Here is a detailed summary of the video transcript in markdown format, broken into sections for better readability. The key takeaways are preserved without losing important details.
Context and Motivation
- Honeycomb is a software-as-a-service company that enables developers to get better insights into their systems using big data.
- Honeycomb has a strong focus on performance and aims to return 99.5% of queries in under 10 seconds.
- Honeycomb is a 100% AWS shop, ingesting signals from AWS and customer applications, and storing data using a custom columnar format.
- Honeycomb has grown significantly over the past 5 years, with a 20x increase in trace spans per second and a 20x increase in weekly queries.
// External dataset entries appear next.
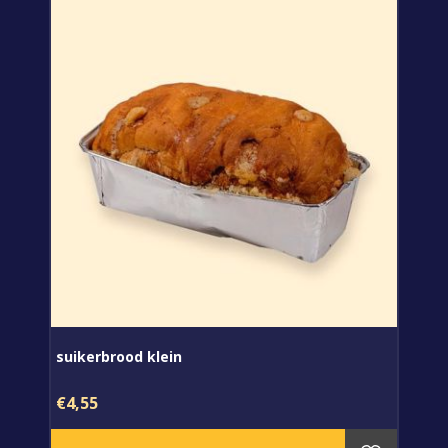
suikerbrood klein
€4,55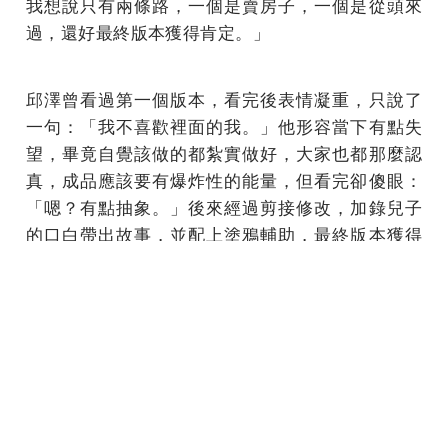
我想說只有兩條路，一個是賣房子，一個是從頭來
過，還好最終版本獲得肯定。」
邱澤曾看過第一個版本，看完後表情凝重，只說了
一句：「我不喜歡裡面的我。」他形容當下有點失
望，畢竟自覺該做的都紮實做好，大家也都那麼認
真，成品應該要有爆炸性的能量，但看完卻傻眼：
「嗯？有點抽象。」後來經過剪接修改，加錄兒子
的口白帶出故事，並配上塗鴉輔助，最終版本獲得
激賞和肯定。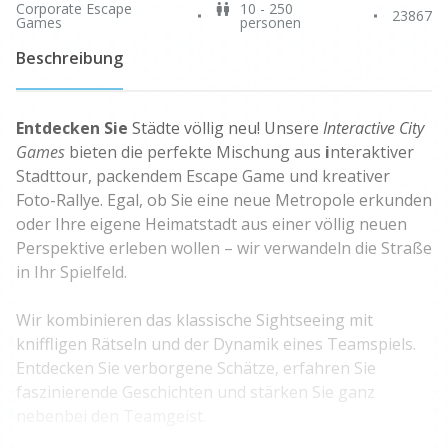
Corporate Escape
10 - 250
23867
Games
personen
Beschreibung
Entdecken Sie
Städte völlig neu! Unsere
Interactive City
Games
bieten die perfekte Mischung aus
i
nteraktiver
Stadttour, packendem Escape Game und kreativer
Foto-Rallye. Egal, ob Sie eine neue Metropole erkunden
oder Ihre eigene Heimatstadt aus einer völlig neuen
Perspektive erleben wollen – wir verwandeln die Straße
in Ihr Spielfeld.
Wir kombinieren das klassische Sightseeing mit
kniffligen Rätseln und der Dynamik eines Teamspiels.
Entdecken Sie verborgene Schätze, erfahren Sie
faszinierende Geschichten und stärken Sie ganz
nebenbei den Teamgeist.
The Evolution of CPU Architectures
- In the 1980s, mainframes had bespoke architectures, and software had to be specifically developed for each platform.
- The rise of desktop computing led to the dominance of x86 and 68k architectures, with expensive porting processes.
- The mobile revolution led to the rise of ARM 32-bit chips, which were more power-efficient.
- The need for a powerful and cost-effective alternative to x86-64 led to the development of ARM 64-bit processors, such as AWS Graviton.
Honeycomb's Graviton Migration Journey
Evaluating the Risks and Benefits
- Honeycomb evaluated the potential benefits of Graviton, including better cost, performance, and environmental impact.
- They also considered the potential risks and worked to mitigate them, such as ensuring user experience and defining clear success criteria.
- Honeycomb also considered the impact on their team's bandwidth and the long-term viability of the ARM architecture.
Porting the Software to ARM
- Honeycomb had to produce build artifacts for the ARM architecture, which required changes to their CI tooling.
- The use of the Go programming language made the porting process relatively straightforward, as it supported multiple architectures.
- However, they encountered some challenges with building Docker images on non-native architectures, which required the use of QEMU.
A/B Testing and Rollout Strategy
- Honeycomb conducted A/B testing to compare the performance and cost-effectiveness of Graviton instances.
- They focused on factors such as correct results, latency, throughput, and the ability to scale down instances.
- Honeycomb also considered hidden risks, such as the ability to roll back changes and the impact on their developers.
- Honeycomb started the migration in their "dog food" environment, a staging environment that uses their own software, before rolling it out to production.
Scaling the Migration to Kubernetes and Beyond
- Honeycomb migrated to using Kubernetes (EKS) for their scale-out workloads, taking advantage of Graviton support in EKS.
- They found that maintaining homogeneity in their Kubernetes clusters, using the same Graviton generation, was crucial for predictable performance and autoscaling.
- Honeycomb also migrated their stateful workloads, such as Kafka brokers and their indexing engine, to Graviton instances, achieving significant performance and cost improvements.
- For their serverless workloads, Honeycomb leveraged AWS Lambda with Graviton, encountering some initial challenges but ultimately realizing substantial cost savings.
Results and Lessons Learned
- Honeycomb has achieved a 2.2x price-performance improvement over the past 5 years, while scaling their infrastructure by 20x and only increasing their AWS bill by 13x.
- They have seen rock-solid reliability and stability in their Graviton-powered infrastructure, with consistent performance improvements with each new Graviton generation.
- Honeycomb's key lessons include:
- Set clear goals and measure the impact of the migration.
- Mitigate risks by defining success criteria and having a rollback plan.
- Consider the impact on your team's bandwidth and the long-term viability of the architecture.
- Prioritize homogeneity in your infrastructure for predictable performance.
- Leverage the latest Graviton generations to maximize cost and performance benefits.
Resources and Next Steps
- Honeycomb has published a book, "Observability Engineering," that covers their work on efficient data storage, including their Graviton migration.
- The author, Liz Fong-Jones, can be reached on LinkedIn and at her Blu Sky account for further discussions on this topic.